Write out all the entries word for word, but skip any images.

▶ [Exercise inputs]:
= = = =
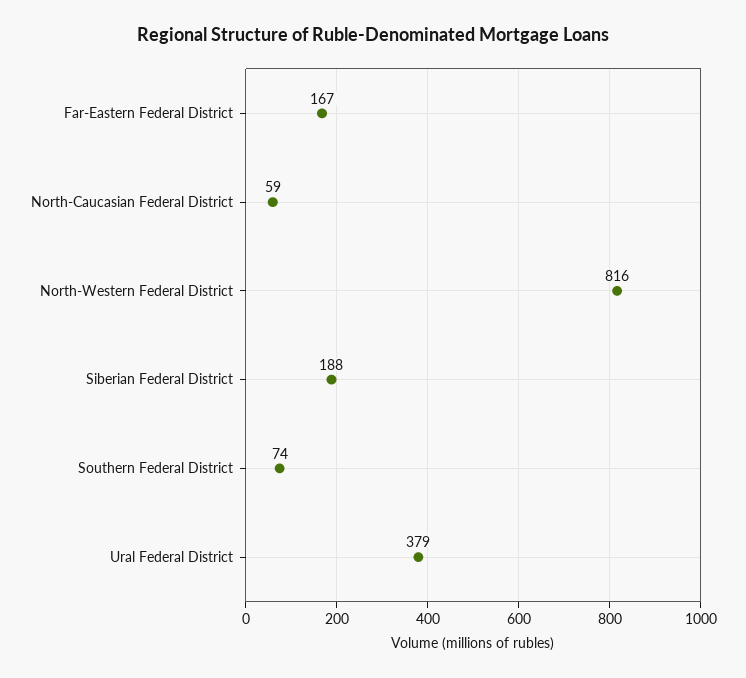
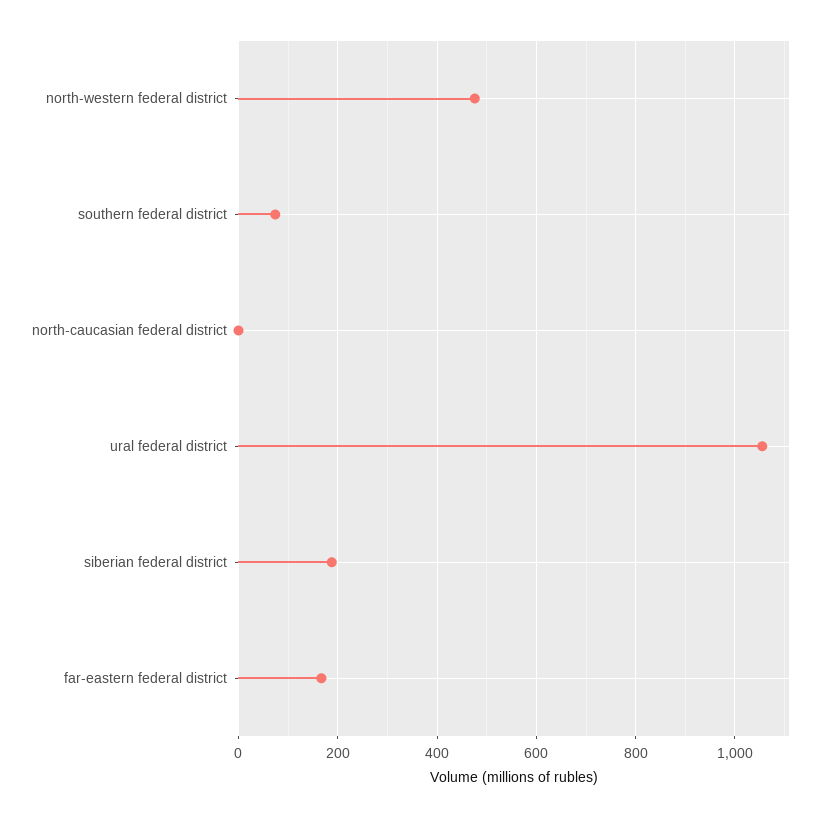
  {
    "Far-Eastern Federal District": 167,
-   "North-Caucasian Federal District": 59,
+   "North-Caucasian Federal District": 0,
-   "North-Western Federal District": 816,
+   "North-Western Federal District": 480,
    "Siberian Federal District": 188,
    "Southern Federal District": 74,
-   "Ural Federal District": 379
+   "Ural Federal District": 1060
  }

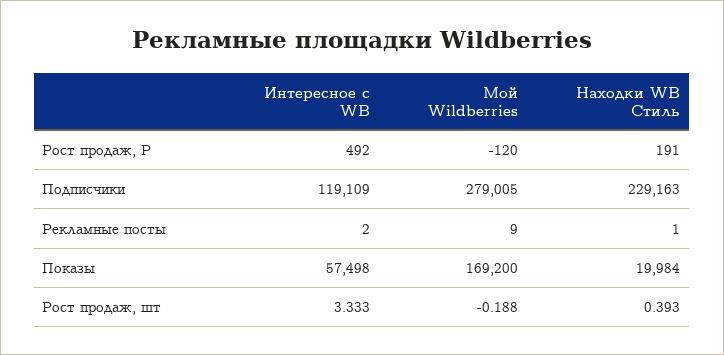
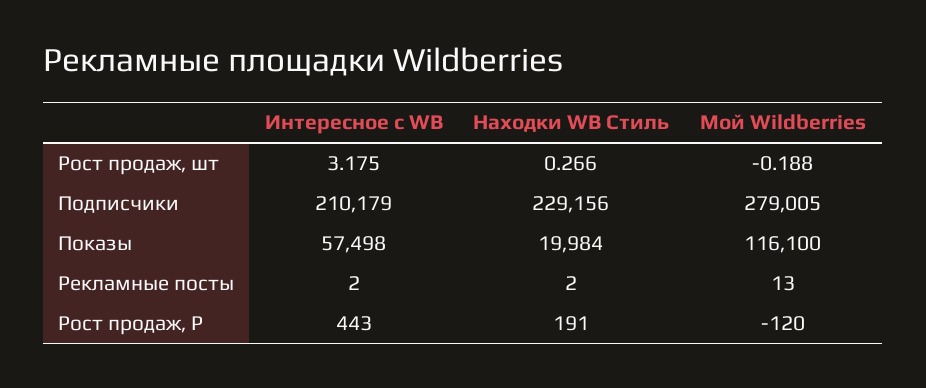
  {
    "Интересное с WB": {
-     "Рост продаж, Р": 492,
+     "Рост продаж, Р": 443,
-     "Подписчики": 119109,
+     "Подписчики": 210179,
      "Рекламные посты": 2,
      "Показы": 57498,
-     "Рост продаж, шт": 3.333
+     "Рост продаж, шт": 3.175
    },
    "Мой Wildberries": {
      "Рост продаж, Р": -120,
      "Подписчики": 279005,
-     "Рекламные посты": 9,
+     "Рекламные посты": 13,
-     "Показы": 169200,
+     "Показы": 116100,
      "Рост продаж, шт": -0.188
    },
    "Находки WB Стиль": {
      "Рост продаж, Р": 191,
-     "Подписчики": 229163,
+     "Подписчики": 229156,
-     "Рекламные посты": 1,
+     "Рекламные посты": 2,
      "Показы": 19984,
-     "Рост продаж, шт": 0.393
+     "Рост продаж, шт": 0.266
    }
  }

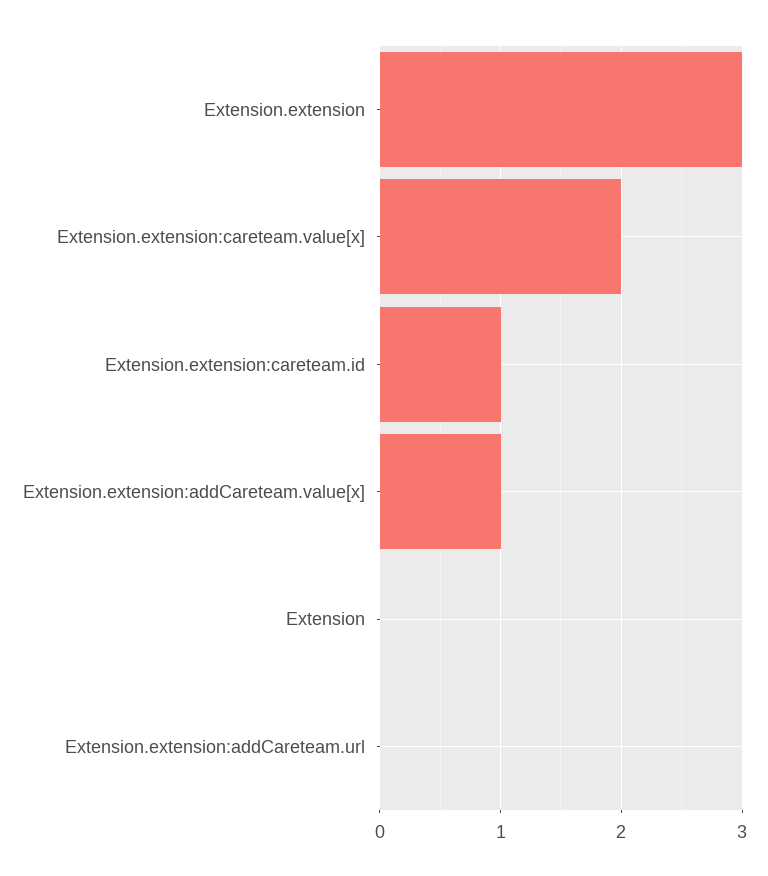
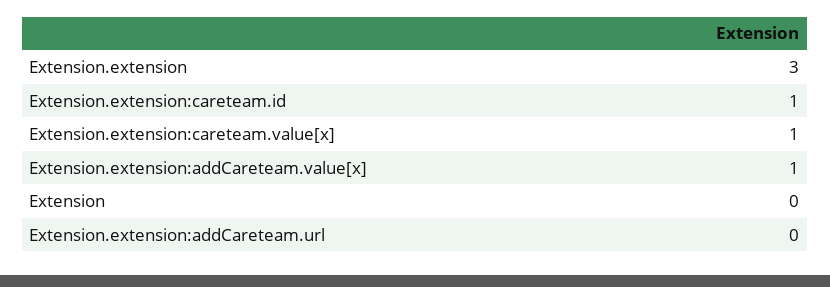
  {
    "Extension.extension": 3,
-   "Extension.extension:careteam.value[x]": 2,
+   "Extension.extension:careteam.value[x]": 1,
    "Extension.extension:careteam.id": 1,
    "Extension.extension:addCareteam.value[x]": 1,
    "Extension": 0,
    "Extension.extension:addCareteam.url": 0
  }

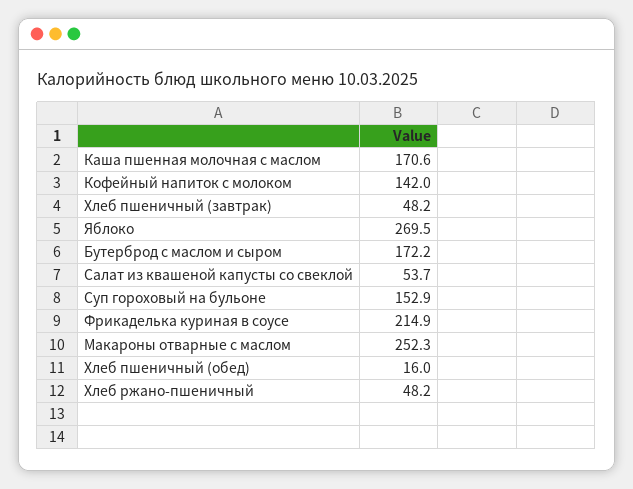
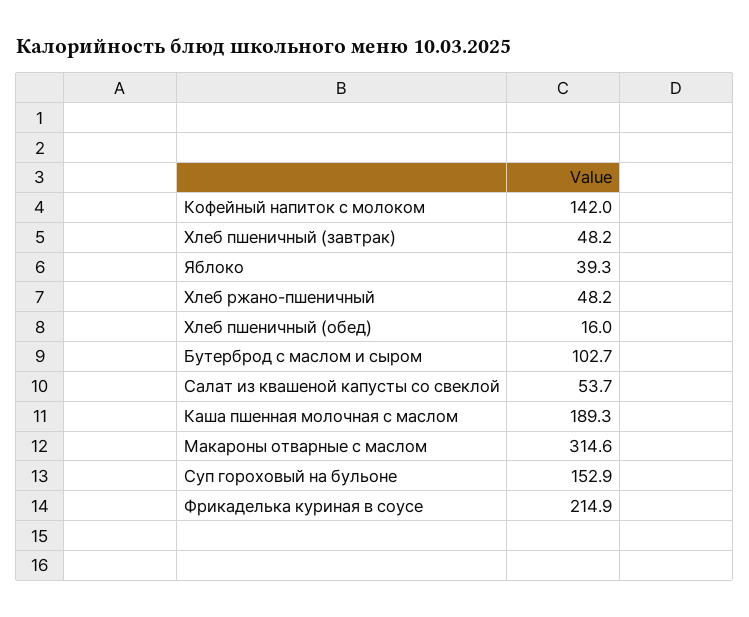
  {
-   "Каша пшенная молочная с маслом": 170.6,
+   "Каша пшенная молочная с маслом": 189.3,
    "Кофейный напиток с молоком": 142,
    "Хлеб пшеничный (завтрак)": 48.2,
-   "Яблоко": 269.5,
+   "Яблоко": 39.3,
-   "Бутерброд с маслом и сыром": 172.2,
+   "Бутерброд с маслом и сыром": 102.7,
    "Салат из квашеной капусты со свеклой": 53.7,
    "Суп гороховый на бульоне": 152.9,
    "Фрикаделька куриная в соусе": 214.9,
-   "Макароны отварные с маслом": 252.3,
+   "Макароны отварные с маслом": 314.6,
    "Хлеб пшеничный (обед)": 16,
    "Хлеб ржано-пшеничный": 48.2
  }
= = = =
▶ [Solution]:
  {
    "Far-Eastern Federal District": 167,
-   "North-Caucasian Federal District": 59,
+   "North-Caucasian Federal District": 0,
-   "North-Western Federal District": 816,
+   "North-Western Federal District": 480,
    "Siberian Federal District": 188,
    "Southern Federal District": 74,
-   "Ural Federal District": 379
+   "Ural Federal District": 1060
  }

  {
    "Интересное с WB": {
-     "Рост продаж, Р": 492,
+     "Рост продаж, Р": 443,
-     "Подписчики": 119109,
+     "Подписчики": 210179,
      "Рекламные посты": 2,
      "Показы": 57498,
-     "Рост продаж, шт": 3.333
+     "Рост продаж, шт": 3.175
    },
    "Мой Wildberries": {
      "Рост продаж, Р": -120,
      "Подписчики": 279005,
-     "Рекламные посты": 9,
+     "Рекламные посты": 13,
-     "Показы": 169200,
+     "Показы": 116100,
      "Рост продаж, шт": -0.188
    },
    "Находки WB Стиль": {
      "Рост продаж, Р": 191,
-     "Подписчики": 229163,
+     "Подписчики": 229156,
-     "Рекламные посты": 1,
+     "Рекламные посты": 2,
      "Показы": 19984,
-     "Рост продаж, шт": 0.393
+     "Рост продаж, шт": 0.266
    }
  }

  {
    "Extension.extension": 3,
-   "Extension.extension:careteam.value[x]": 2,
+   "Extension.extension:careteam.value[x]": 1,
    "Extension.extension:careteam.id": 1,
    "Extension.extension:addCareteam.value[x]": 1,
    "Extension": 0,
    "Extension.extension:addCareteam.url": 0
  }

  {
-   "Каша пшенная молочная с маслом": 170.6,
+   "Каша пшенная молочная с маслом": 189.3,
    "Кофейный напиток с молоком": 142,
    "Хлеб пшеничный (завтрак)": 48.2,
-   "Яблоко": 269.5,
+   "Яблоко": 39.3,
-   "Бутерброд с маслом и сыром": 172.2,
+   "Бутерброд с маслом и сыром": 102.7,
    "Салат из квашеной капусты со свеклой": 53.7,
    "Суп гороховый на бульоне": 152.9,
    "Фрикаделька куриная в соусе": 214.9,
-   "Макароны отварные с маслом": 252.3,
+   "Макароны отварные с маслом": 314.6,
    "Хлеб пшеничный (обед)": 16,
    "Хлеб ржано-пшеничный": 48.2
  }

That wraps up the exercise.